Título: Exército reage a livro do governo sobre ditadura
Autor: Jungblut, Cristiane e Éboli, Evandro
Fonte: O Globo, 01/09/2007, O País, p. 16

Em nota, submetida previamente ao ministro Jobim, comandante lembra que Lei de Anistia vale para os dois lados.

BRASÍLIA e RIO. Demorou dois dias para o Exército reagir, com veemência, ao ato realizado quarta-feira no Palácio do Planalto para o lançamento do livro com um balanço dos 11 anos de trabalho da Comissão de Desaparecidos Políticos, marcado por discursos contrários à ditadura. Após se reunir com o Alto Comando do Exército, o comandante da Força, general Enzo Peri, divulgou nota em que afirma que a Lei de Anistia, de 1979, produziu a concórdia de toda a sociedade. Ou seja, vale para os dois lados. E diz que os fatos ocorridos à época têm diferentes interpretações.

Na cerimônia do Planalto chegou-se a dizer que tortura é crime imprescritível. A nota foi apresentada ao ministro da Defesa, Nelson Jobim, antes de ser divulgada à imprensa. "A Lei da Anistia, por ser parâmetro de conciliação, produziu a indispensável concórdia de toda a sociedade. Até porque fatos históricos têm diferentes interpretações, dependendo da ótica de seus protagonistas. Colocá-la em questão importa em retrocesso à paz e à harmonia nacionais já alcançadas", diz.

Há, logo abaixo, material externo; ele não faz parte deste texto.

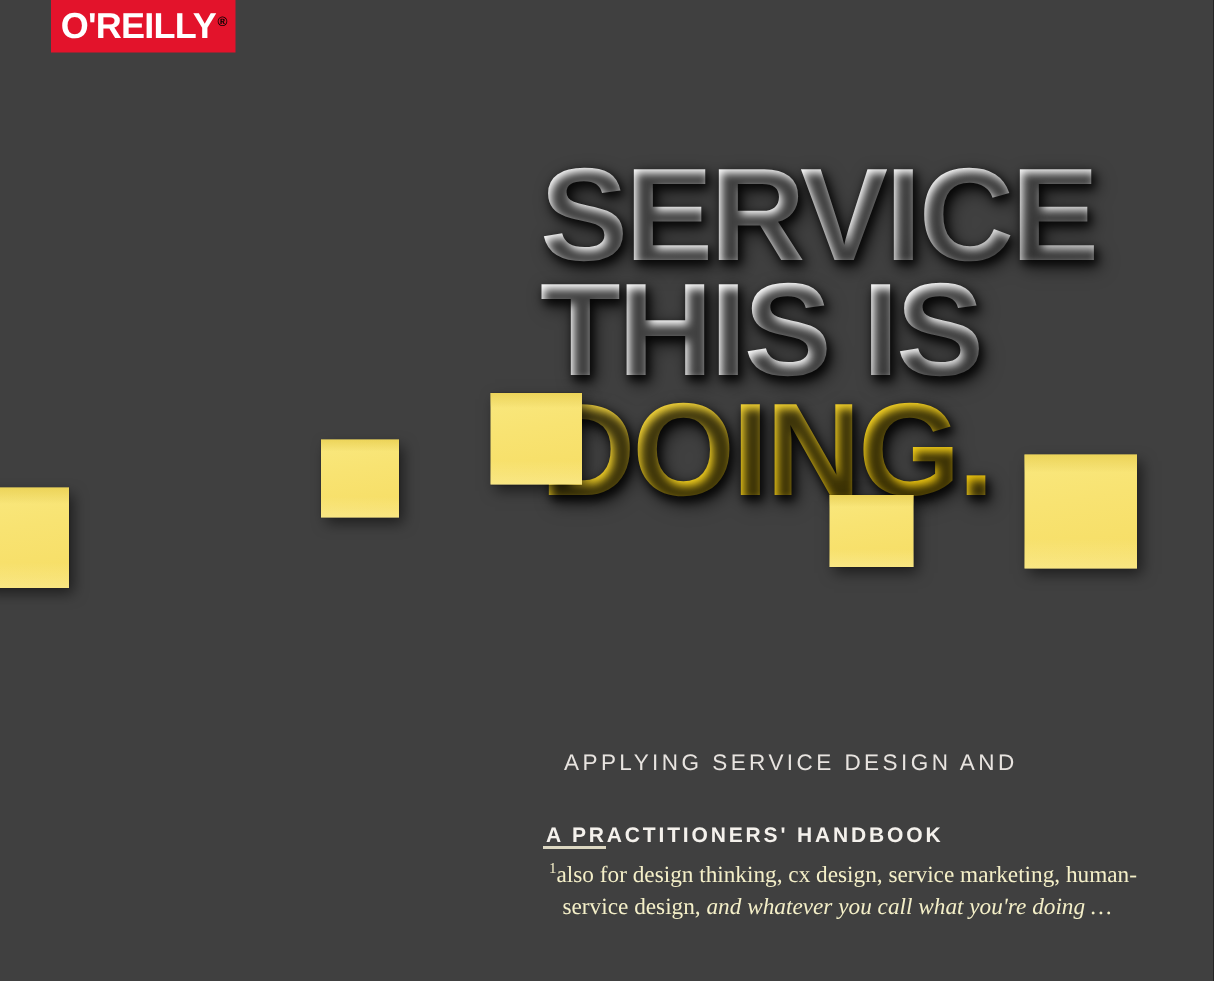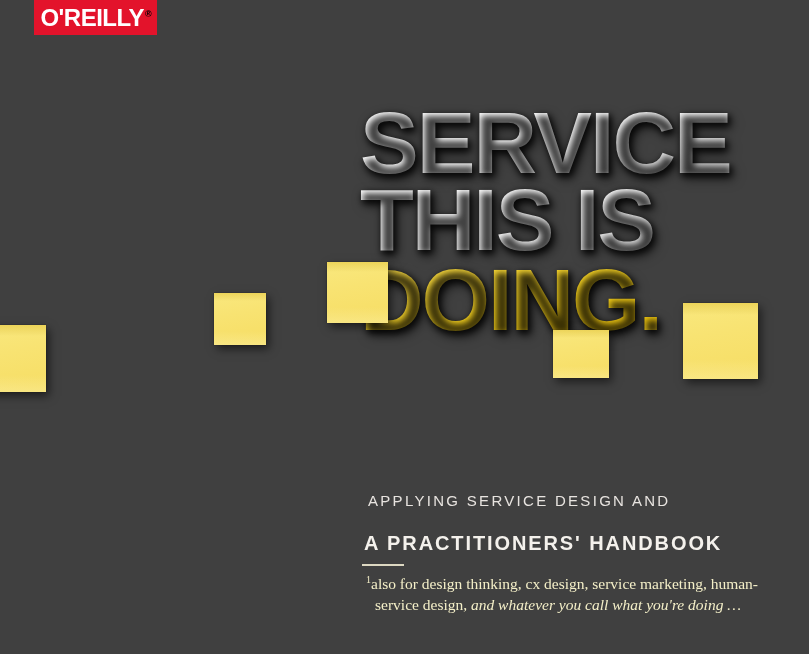"APPLYING SERVICE DESIGN AND" .subtitle-line { margin: 4px -> 12px }
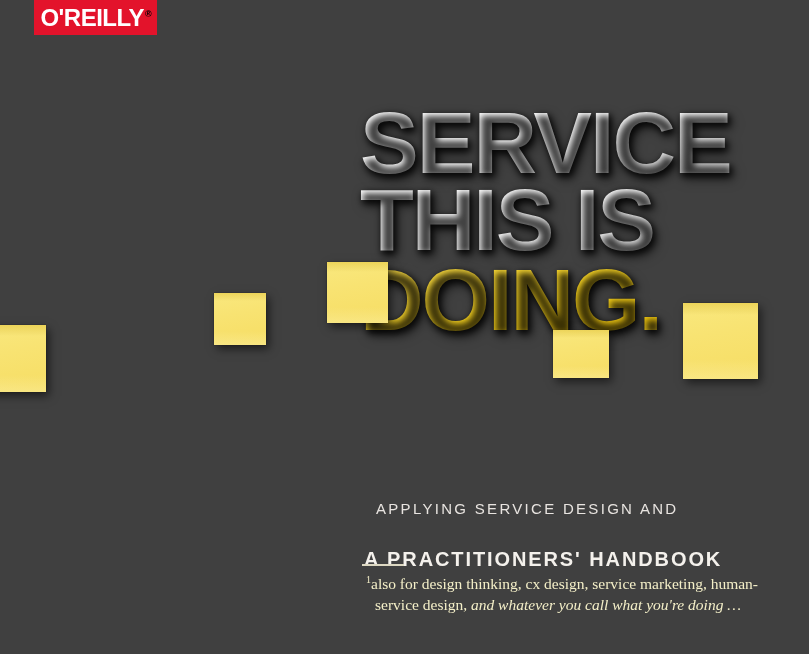"A PRACTITIONERS' HANDBOOK" #subtitle-kicker { font-size: 20px -> 14px }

O mal-estar foi causado pela conjunção de fatores: o lançamento do livro de forma oficial, dentro do Palácio do Planalto, e patrocinado pelo presidente Lula; o discurso do presidente da Comissão de Mortos e Desaparecidos, Marcos Antônio Barbosa, que defendeu punição para os militares que praticaram atos de tortura; e o discurso de Jobim, dizendo que qualquer reação ao evento teria resposta.

Ao retornar de sua viagem ao Rio, o ministro Jobim se reuniu com o comandante do Exército em seu gabinete. O ministro concordou com a iniciativa do Exército de divulgar a nota, mas fez algumas alterações no texto. O ministro, segundo assessores, não considerou uma insubordinação, apesar da ameaça que fez na solenidade do Planalto.

Mais cedo, no Rio, Jobim classificou de irrelevantes as críticas dos presidentes dos Clubes Militar, Naval e Aeronáutico, que o acusaram de sair do tom durante o lançamento do livro. Os oficiais da reserva divulgaram uma nota chamando de arroubo a declaração do ministro.

- São absolutamente irrelevantes. A conciliação se faz com o exercício de memória e não com a ocultação da memória. Grande parte dos militares sabe perfeitamente isso. Aqueles que quiserem ficar com os olhos no passado que fiquem. Eles ficarão para trás.